Al-Imam Al-Shatibi, in his book Al-Muwafaqat, volume number 2, p. 168, mentions that the objective of shari’ah (Islamic Law) is to keep Muslims away from desires so that the believer will be a servant to Allah willingly and become an honest servant of Allah. So beautiful is this thought! SubhanAllah.

Here’s something simply amazing…(I’m copy-pasting it from the other website I linked to earlier because it’s just so awesome, you should definitely read it!)

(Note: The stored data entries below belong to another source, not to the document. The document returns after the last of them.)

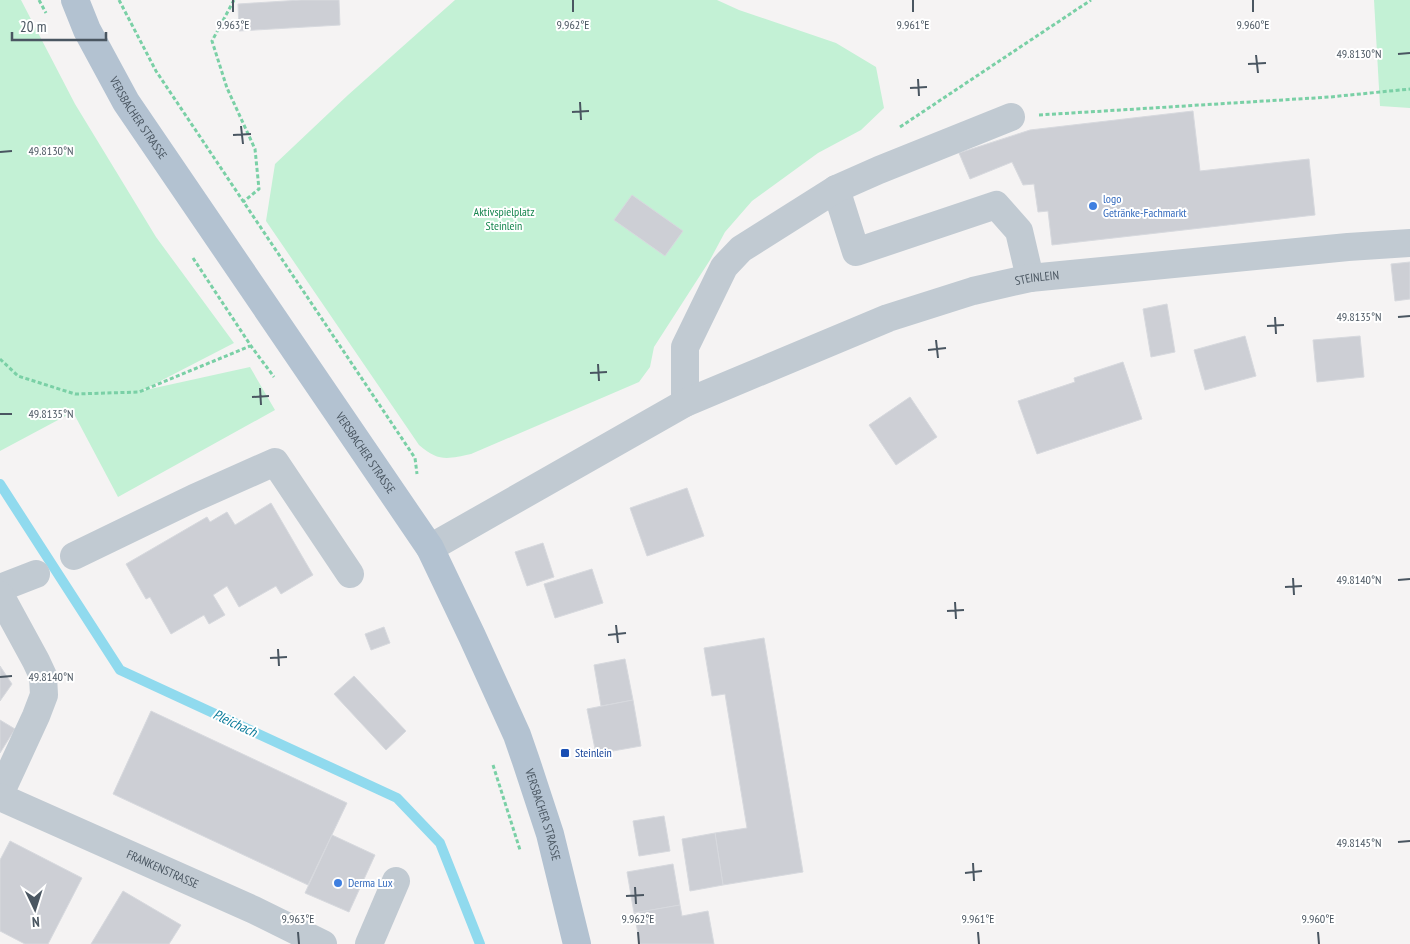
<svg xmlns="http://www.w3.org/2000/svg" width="1410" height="944" font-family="'PT Sans Narrow',sans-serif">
<rect width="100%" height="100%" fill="#f5f3f3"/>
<g fill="#c3f1d5">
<path d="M 0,0 L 21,0 L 75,104 L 156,237 L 234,343 L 141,391 L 250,367 L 275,410 L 118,497 L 73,412 L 0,451 Z"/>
<path d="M 455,0 L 717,0 L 739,10 L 836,43 L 876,67 L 884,108 L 861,130 L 818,153 L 752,201 L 725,232 L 710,260 L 654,347 L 650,367 L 639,382 L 471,454 C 448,459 438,462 419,445 L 266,221 L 275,164 L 348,95 Z"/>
<path d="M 1374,0 L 1410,0 L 1410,108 L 1380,106 Z"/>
</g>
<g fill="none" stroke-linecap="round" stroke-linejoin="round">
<path stroke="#90daee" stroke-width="10" d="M 0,484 L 120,670 L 397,798 L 440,843 L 480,944"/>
</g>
<g fill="#cdcfd5" stroke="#d7d9de">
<path d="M 301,0 L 339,0 L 340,25 L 239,31 L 238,4 Z"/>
<path d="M 1193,111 L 1200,171 L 1309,159 L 1315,215 L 1052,245 L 1048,211 L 1038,212 L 1034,184 L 1023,185 L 1012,162 L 970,179 L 959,153 L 1030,130 Z"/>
<path d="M 632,195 L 683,231 L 665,256 L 614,220 Z"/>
<path d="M 1410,262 L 1410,299 L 1395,301 L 1391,264 Z"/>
<path d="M 1167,304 L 1175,352 L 1151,357 L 1143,309 Z"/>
<path d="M 1245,336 L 1256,376 L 1205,390 L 1194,350 Z"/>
<path d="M 1360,336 L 1364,377 L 1317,382 L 1313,340 Z"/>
<path d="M 1123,362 L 1142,419 L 1037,454 L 1018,401 L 1075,382 L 1074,378 Z"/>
<path d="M 910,397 L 937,437 L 896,465 L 869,425 Z"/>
<path d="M 687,488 L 704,536 L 647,556 L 630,508 Z"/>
<path d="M 271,503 L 313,575 L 281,594 L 276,586 L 239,607 L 227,586 L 213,595 L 225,615 L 209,624 L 204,615 L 171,634 L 150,597 L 146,599 L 126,564 L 207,517 L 210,522 L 227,512 L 235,525 Z"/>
<path d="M 543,543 L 554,577 L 527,586 L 515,552 Z"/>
<path d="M 592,569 L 603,603 L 555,618 L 544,584 Z"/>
<path d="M 384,627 L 390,643 L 371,650 L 365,634 Z"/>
<path d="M 764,638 L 803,872 L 723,885 L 715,833 L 747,828 L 725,694 L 712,696 L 704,648 Z"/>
<path d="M 625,659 L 633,700 L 601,706 L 594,665 Z"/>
<path d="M 0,666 L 12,684 L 0,701 Z"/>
<path d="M 354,676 L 406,731 L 386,750 L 334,694 Z"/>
<path d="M 633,700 L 641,746 L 596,754 L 587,709 Z"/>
<path d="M 151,711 L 347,803 L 308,885 L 113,794 Z"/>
<path d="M 0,720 L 15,729 L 0,753 Z"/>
<path d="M 664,816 L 670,851 L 639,856 L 633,821 Z"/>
<path d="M 715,833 L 723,885 L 690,891 L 682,839 Z"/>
<path d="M 332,835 L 375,855 L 349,912 L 305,893 Z"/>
<path d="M 10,841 L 82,878 L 48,944 L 25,944 L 0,931 L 0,860 Z"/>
<path d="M 673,864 L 680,905 L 634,913 L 627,872 Z"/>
<path d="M 123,891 L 181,925 L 169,944 L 91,944 Z"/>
<path d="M 680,905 L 682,916 L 708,911 L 714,944 L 640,944 L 634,913 Z"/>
</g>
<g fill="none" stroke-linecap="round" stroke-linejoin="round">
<g stroke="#7ad0a6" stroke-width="3" stroke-dasharray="4 2.5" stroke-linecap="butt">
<path d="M 39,0 L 46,13"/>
<path d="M 119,0 L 156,71 L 415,458 L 417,474"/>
<path d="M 234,0 L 212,41 L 227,88 L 255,149 L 259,189 L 243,202"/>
<path d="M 1039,115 L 1330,97 L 1410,89"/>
<path d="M 900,127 L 1091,0"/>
<path d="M 193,258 L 251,346 L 274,377"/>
<path d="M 0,359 L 18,376 L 75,394 L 139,392 L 250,346"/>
<path d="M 493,765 L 520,850"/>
</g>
<g stroke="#c1cad2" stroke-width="28">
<path d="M 836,189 L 856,252 L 996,205 L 1019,231 L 1030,278"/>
<path d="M 685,403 L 685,347 L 724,267 L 741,249 L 836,189 L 879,170 L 1011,117"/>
<path id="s1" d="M 430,548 L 685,403 L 888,318 L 973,291 L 1030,278 L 1348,247 L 1410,243"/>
<path d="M 74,556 L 194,498 L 275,462 L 350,574"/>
<path d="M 0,588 L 36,574"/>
<path d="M 0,595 L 36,661 L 43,676 L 44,695 L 36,716 L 0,794"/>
<path id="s2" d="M 0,797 L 254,910 L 323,944"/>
<path d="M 369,944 L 396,881"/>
</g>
<path stroke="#b3c2d1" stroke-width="28" id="s3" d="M 75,0 L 87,30 L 126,102 L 430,548 L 472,636 L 517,735 L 526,761 L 550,834 L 577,944"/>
</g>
<path fill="none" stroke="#4a5661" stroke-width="2" d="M 233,0 L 233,12M 573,0 L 573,12M 913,0 L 913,12M 1253,0 L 1253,12M 1398,54 L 1410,53M 1256,55 L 1258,73M 1248,64 L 1266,63M 918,79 L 919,96M 910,88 L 927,87M 580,102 L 581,120M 572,112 L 589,111M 241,126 L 243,144M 233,135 L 251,134M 0,152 L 12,151M 1275,317 L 1276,334M 1398,317 L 1410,316M 1267,326 L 1284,325M 936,340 L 938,358M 928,350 L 946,348M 598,364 L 599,381M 590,373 L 607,372M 260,388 L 261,405M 252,397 L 269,396M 0,414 L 12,414M 1293,578 L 1294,595M 1398,580 L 1410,579M 1285,587 L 1302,586M 955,602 L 956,619M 947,611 L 964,610M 616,625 L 618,643M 608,635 L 626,633M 278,649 L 279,666M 270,658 L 287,657M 0,677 L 12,676M 1398,842 L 1410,841M 973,863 L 974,881M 965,873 L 982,871M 635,887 L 636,904M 626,896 L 644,895M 298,932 L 299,944M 638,932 L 639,944M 978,932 L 979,944M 1318,932 L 1319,944"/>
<g fill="#3f7fe0" stroke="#fff" stroke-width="2">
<circle cx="1093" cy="206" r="5"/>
<circle cx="338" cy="883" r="5"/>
</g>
<rect fill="#1a4fb4" stroke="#fff" stroke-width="2" x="560" y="748" width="10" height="10" rx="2.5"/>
<g text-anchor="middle" stroke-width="4" stroke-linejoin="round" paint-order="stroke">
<g font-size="12" fill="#4a5661" stroke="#fff">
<text dy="4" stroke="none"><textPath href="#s3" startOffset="134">VERSBACHER STRASSE</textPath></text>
<text dy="4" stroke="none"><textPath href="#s1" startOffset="668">STEINLEIN</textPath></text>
<text dy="4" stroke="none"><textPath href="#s3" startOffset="539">VERSBACHER STRASSE</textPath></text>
<text dy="4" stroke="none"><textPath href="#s3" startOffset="944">VERSBACHER STRASSE</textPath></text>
<text dy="4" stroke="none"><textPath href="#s2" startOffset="178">FRANKENSTRASSE</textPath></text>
</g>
<g font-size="12" fill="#366cbe" stroke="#fff" text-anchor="start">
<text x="1103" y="203">logo<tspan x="1103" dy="14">Getränke-Fachmarkt</tspan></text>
<text x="348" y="887">Derma Lux</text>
</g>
<g font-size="12" fill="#17864f" stroke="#fff">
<text x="504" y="216">Aktivspielplatz<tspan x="504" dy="14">Steinlein</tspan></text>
</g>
<g font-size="12" fill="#164399" stroke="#fff" text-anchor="start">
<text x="575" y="757">Steinlein</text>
</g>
<g font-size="14" font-style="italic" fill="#0c7c9b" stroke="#fff">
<text transform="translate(235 723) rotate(25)" y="5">Pleichach</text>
</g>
</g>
<g font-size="12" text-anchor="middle" fill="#4a5661" stroke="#fff" stroke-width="4" stroke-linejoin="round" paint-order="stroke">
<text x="233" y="29">9.963°E</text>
<text x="573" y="29">9.962°E</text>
<text x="913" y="29">9.961°E</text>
<text x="1253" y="29">9.960°E</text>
<text x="1359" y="58">49.8130°N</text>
<text x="51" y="155">49.8130°N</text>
<text x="1359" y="321">49.8135°N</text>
<text x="51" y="418">49.8135°N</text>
<text x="1359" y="584">49.8140°N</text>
<text x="51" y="681">49.8140°N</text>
<text x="1359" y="847">49.8145°N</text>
<text x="298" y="923">9.963°E</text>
<text x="638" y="923">9.962°E</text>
<text x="978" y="923">9.961°E</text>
<text x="1318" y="923">9.960°E</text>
</g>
<g transform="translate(35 909) rotate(176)" stroke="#ffffff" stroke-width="4" paint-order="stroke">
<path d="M0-4L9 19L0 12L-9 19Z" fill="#4a5661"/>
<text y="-8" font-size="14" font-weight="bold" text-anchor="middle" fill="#4a5661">N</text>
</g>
<path d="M12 32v8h94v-8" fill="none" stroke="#4a5661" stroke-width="2.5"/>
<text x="20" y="32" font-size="15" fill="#4a5661" stroke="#ffffff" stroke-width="4" paint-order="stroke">20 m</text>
</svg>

“With regards to how one can control and deal with one’s desires, firstly Al-Imam Al-Shatibi says that the main thing is to make the law of shari’ah and its rulings as a judging authority that every Muslim should respect, appreciate, and comply with. Secondly, some other scholars mention feeling Allah’s presence, seeking knowledge, and the continuance remembrance of Allah are the ways of controlling self-desires. Thirdly, Imam Ibn Qayyim mentions about 50 ways of dealing with self-desires. Even those who are already influenced by self-desire can use any of these ways to get rid of their self-desires. He mentions this in his book Rawdat al-Muhebin (Garden of Lovers). The following are 15 selected ways:

  1. Strong resolution.
  2. Patience.
  3. Self-courage.
  4. Considering consequences.
  5. Reflecting that Muslims have been created for a great mission which cannot be fulfilled except by controlling one’s desires.
  6. Not to be enslaved by self-desires.
  7. To know that Satan is the enemy that gets through the servants of Allah. Satan uses desires to influence people.
  8. To know that following self-desires will lead to someone’s destruction and punishment by Allah.
  9. To know that fighting desires by making an effort in order not to be influenced by the desires is one of the greatest forms of jihad. Fighting desires is the essential message of Islam. Muslims are required to make every effort to adhere to the teachings of the Qur’an and Sunnah.
  10. To know that the one who lets the desires take over and lead him will spoil his intellectual opinion.
  11. To know that following desires will weaken the eagerness for performing good deeds. The opposite is also true in this case – that is, not following desires leads to strengthening one’s motivation to perform good deeds.
  12. To know that not being misled by desires will lead to the honour in this life and the Hereafter.
  13. To know that following desires is the main cause of the spiritual heart disease and the remedy of the disease is to not follow desires. We have to make jihad to fight desires otherwise we will not be able to fight our enemies.
  14. To know that seeking knowledge and feeding it by performing the preferable acts will strengthen one’s faith.
  15. To know that we need to be enlightened by the Qur’an and Sunnah. This requires us to make the effort to recite the Qur’an in order to know the meaning and the wisdom behind the ayahs.

May Allah subhanahu wa ta’alaa make it easy for us to desire only that which pleases Him, the Almighty. Ameen!